The unification of medical staffs within a multi-hospital system presents a meaningful opportunity for growth, coordination, collaboration, and improvement of patient care. Medical staff unification can provide for greater efficiency and reduced redundancy in the use of resources, improve sharing of information, boost mutual accountability, and improve standardization and consistency in credentialing, peer review, and delivery of patient care across the system. That said, unification also presents unique challenges both in terms of initial implementation and ongoing management of the unified medical staff. The recent changes to the CoPs and TJC standards to allow critical access hospitals to participate in a unified medical staff with other hospital types is a welcome reprieve for those critical access hospitals that had previously been left in the cold and unable to benefit from the advantages of participating in a unified and integrated medical staff. However, any multi-hospital system contemplating or currently operating a unified medical staff would do well to be mindful of the legal requirements and practical challenges posed. As tempting as a single set of standards and documents may be, remember that a one-size-fits-all approach will not be practicable in all instances. When in doubt, seek out guidance from competent legal counsel with solid medical staff expertise to help navigate the potential pitfalls and achieve the optimal potential benefits of creating a unified medical staff.

Footnotes

1. 42 CFR § 485.631(e).

2. The Joint Commission, Critical Access Hospital Accreditation Standards, MS.01.01.05.

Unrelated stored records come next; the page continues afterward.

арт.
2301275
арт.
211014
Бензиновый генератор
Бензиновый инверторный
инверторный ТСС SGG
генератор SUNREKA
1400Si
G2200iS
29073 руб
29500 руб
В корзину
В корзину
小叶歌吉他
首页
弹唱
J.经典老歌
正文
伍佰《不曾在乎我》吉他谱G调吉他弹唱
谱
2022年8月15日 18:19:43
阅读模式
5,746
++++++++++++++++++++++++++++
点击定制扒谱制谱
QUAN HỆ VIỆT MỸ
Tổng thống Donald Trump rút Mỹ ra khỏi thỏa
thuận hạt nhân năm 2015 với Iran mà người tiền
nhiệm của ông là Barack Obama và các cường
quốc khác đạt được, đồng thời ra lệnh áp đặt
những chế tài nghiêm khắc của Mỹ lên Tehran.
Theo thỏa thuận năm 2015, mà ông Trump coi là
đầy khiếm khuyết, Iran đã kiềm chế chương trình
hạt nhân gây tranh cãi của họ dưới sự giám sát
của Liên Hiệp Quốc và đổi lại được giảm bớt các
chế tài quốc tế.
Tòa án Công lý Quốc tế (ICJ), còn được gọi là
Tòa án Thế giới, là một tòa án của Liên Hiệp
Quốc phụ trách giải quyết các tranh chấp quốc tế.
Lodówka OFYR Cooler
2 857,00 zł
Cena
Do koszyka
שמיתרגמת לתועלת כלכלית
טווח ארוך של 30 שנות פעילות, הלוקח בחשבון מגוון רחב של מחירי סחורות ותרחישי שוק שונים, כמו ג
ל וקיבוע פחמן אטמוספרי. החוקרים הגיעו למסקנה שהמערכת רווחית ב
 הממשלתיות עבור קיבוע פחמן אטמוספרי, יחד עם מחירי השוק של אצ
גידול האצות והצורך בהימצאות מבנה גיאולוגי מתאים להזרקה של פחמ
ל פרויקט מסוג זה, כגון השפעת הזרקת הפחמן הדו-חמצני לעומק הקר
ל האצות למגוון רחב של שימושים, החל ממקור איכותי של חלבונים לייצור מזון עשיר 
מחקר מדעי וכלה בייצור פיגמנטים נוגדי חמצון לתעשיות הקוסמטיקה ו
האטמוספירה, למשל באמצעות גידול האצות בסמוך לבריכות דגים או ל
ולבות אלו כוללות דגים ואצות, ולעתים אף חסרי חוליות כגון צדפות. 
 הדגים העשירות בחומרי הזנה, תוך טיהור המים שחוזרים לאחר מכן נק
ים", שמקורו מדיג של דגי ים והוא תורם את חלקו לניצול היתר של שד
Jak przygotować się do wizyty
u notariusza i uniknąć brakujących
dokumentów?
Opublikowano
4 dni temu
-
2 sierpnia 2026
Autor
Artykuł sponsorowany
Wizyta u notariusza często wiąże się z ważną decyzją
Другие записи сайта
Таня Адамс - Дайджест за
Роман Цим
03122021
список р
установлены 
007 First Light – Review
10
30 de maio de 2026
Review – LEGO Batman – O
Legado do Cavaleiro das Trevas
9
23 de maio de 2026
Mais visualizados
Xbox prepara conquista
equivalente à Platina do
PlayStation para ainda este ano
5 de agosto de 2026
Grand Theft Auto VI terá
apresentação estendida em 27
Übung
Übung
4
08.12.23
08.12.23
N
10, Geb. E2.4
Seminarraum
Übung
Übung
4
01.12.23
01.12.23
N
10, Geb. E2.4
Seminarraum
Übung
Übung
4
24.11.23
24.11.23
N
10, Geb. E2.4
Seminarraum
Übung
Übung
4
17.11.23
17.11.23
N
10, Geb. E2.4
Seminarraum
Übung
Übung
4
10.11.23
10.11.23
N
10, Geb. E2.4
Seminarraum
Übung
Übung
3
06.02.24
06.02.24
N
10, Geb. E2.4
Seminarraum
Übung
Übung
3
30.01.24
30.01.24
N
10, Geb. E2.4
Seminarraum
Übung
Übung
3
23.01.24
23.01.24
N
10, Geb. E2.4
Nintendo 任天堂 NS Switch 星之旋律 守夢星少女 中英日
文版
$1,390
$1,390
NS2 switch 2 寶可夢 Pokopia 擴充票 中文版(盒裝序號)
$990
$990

3. Available at, https://www.govinfo.gov/content/pkg/FR-2019-09-30/pdf/2019-20736.pdf

4. 87 FR 72308, Nov. 23, 2022.

5. Available at, https://www.jointcommission.org/-/media/tjc/documents/federal-relations-and-public-policy/2022_08_29_tjc-comments_cms_reh-cop-proposed-rule.pdf

6. 42 CFR § 482.12, and TJC LD.01.02.01.

7. 42 CFR § 485.631(e)(1) and CAH MS.01.01.05, EP 1.

8. Id. at 485.631(e)(2) and CAH MS.01.01.05, EPs 2 & 3.

9. CAH MS.01.01.01, EP 37.

10. 42 CFR § 485.631(e)(3) and CAH MS.01.01.05, EP 4.

11. CMS State Operations Manual (SOM), Interpretive Guidelines A-0349, p. 197.

12. Id. at 201.

13. Id. at 198.

14. SOM, Interpretive Guidelines A-0349, p. 197.

The content of this article is intended to provide a general guide to the subject matter. Specialist advice should be sought about your specific circumstances.